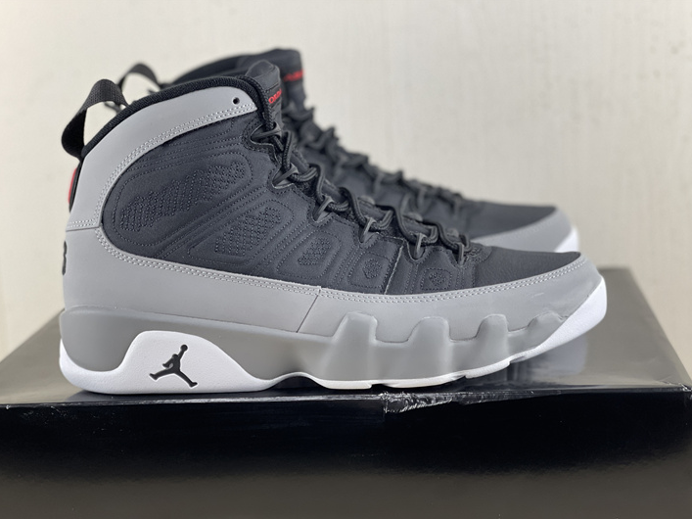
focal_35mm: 67
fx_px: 1339
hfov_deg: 29.0
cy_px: 268
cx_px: 348
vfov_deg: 21.9
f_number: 2.2
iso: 200
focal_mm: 7.5
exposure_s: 1/100
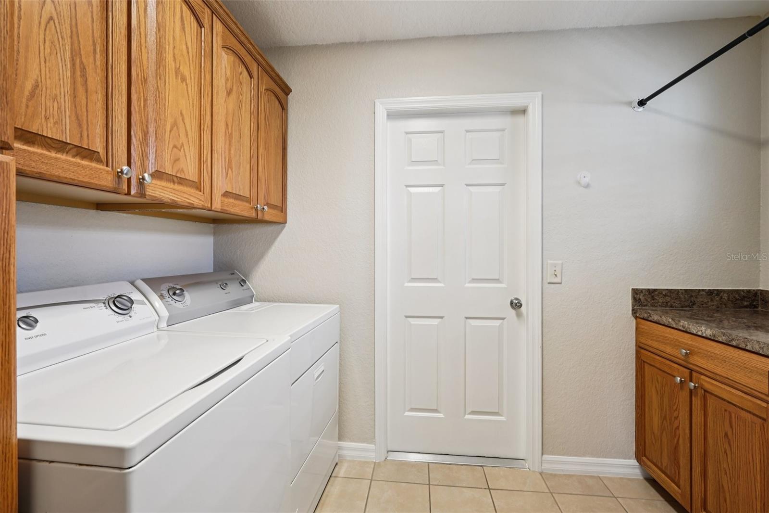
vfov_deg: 73.7
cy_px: 256
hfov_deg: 96.7
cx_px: 384
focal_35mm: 16
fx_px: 342
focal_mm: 16
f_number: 8
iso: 400
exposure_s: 1/15
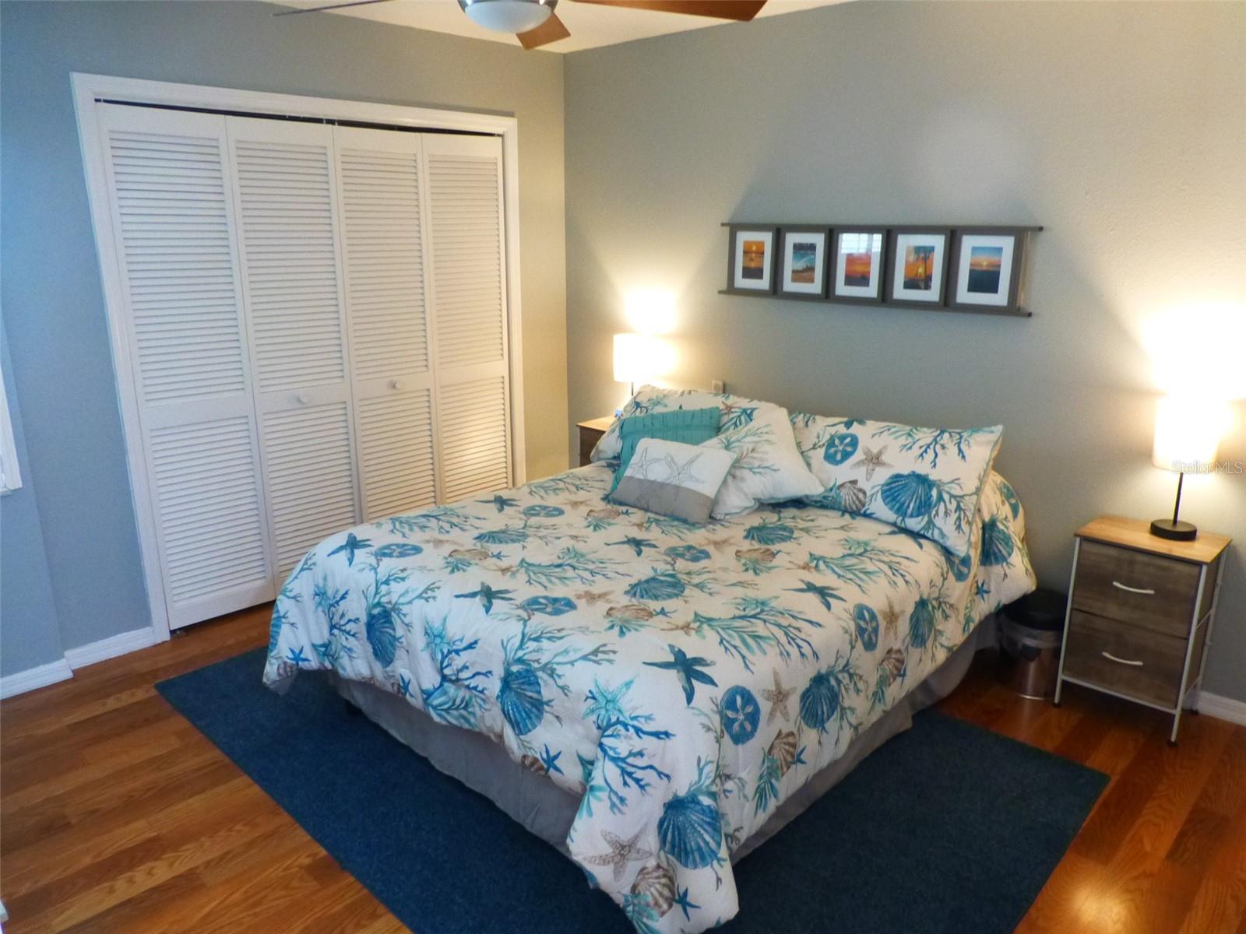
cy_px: 467
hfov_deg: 71.6
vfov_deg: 56.8
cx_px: 623
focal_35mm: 24
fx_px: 864
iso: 400
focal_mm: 4.3
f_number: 3.3
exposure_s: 1/6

> Instruction
All lines from the start of the entries through the one with "focal_35mm: 24" are to be output exactly; omit the pictures.

> Exercise answer
focal_35mm: 67
fx_px: 1339
hfov_deg: 29.0
cy_px: 268
cx_px: 348
vfov_deg: 21.9
f_number: 2.2
iso: 200
focal_mm: 7.5
exposure_s: 1/100
vfov_deg: 73.7
cy_px: 256
hfov_deg: 96.7
cx_px: 384
focal_35mm: 16
fx_px: 342
focal_mm: 16
f_number: 8
iso: 400
exposure_s: 1/15
cy_px: 467
hfov_deg: 71.6
vfov_deg: 56.8
cx_px: 623
focal_35mm: 24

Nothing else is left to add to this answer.